▸ **Text zur Analyse**:
┌──
Es ist bei dieser Art des frühgeschichtlichen Küstenverkehrs ganz natürlich, daß die Seefahrer die ihnen bekannten Fahrtwege, Landestellen und Tauschplätze geheimhielten und Lügen darüber verbreiteten. Wer nicht selbst dagewesen war, glaubte alles, was der Hafenklatsch über Reichtum und Gefahren fabelhafter Gegenden erzählte. Die Kaufleute der Kaftiwelt selbst erfuhren auf den fremden Märkten nichts über die Herkunft der Waren, die sie von andern Kaufleuten, aus Sardinien etwa, eintauschten, und so entstand später das Geschwätz von den Kassiteriden, den Zinninseln oder dem silbernen Berg im Lande Tarschisch. Als von der Kaftiherrlichkeit nichts übriggeblieben war als die riesige Ruine von Knossos und verworrene Sagen, bekam der Name Tartessos an den jonischen und phönikischen[196] Küsten den Sinn eines Dorado im fernen Westen, das man überall suchte und fand.
└──
▸ **Untersuchte Einträge**:
┌──
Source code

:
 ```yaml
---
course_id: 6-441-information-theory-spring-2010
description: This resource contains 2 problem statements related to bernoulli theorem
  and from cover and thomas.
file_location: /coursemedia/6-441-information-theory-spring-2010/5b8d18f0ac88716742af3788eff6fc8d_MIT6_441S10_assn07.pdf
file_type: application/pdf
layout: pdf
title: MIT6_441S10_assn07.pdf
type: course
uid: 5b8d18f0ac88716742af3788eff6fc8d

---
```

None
└──
▸ **Aufgaben**:
**a.** Beantworte anhand des Textes über den frühgeschichtlichen Küstenverkehr diese Fragen:
(i) Was hielten die Seefahrer geheim?
(ii) Welche Insel wird als Beispiel für die Herkunft eingetauschter Waren genannt?
(iii) Was war von der Kaftiherrlichkeit übriggeblieben?
**b.** Gib den Abschnitt des Textes über den frühgeschichtlichen Küstenverkehr wortgetreu wieder, der bei „Es ist bei dieser“ beginnt und bei „suchte und fand.“ endet.
Die Einträge stammen aus einer anderen Quelle als der Text.

▸ **Lösungen**:
**a.**
(i) Die ihnen bekannten Fahrtwege, Landestellen und Tauschplätze.
(ii) Sardinien.
(iii) Die riesige Ruine von Knossos und verworrene Sagen.

**b.**
Es ist bei dieser Art des frühgeschichtlichen Küstenverkehrs ganz natürlich, daß die Seefahrer die ihnen bekannten Fahrtwege, Landestellen und Tauschplätze geheimhielten und Lügen darüber verbreiteten. Wer nicht selbst dagewesen war, glaubte alles, was der Hafenklatsch über Reichtum und Gefahren fabelhafter Gegenden erzählte. Die Kaufleute der Kaftiwelt selbst erfuhren auf den fremden Märkten nichts über die Herkunft der Waren, die sie von andern Kaufleuten, aus Sardinien etwa, eintauschten, und so entstand später das Geschwätz von den Kassiteriden, den Zinninseln oder dem silbernen Berg im Lande Tarschisch. Als von der Kaftiherrlichkeit nichts übriggeblieben war als die riesige Ruine von Knossos und verworrene Sagen, bekam der Name Tartessos an den jonischen und phönikischen[196] Küsten den Sinn eines Dorado im fernen Westen, das man überall suchte und fand.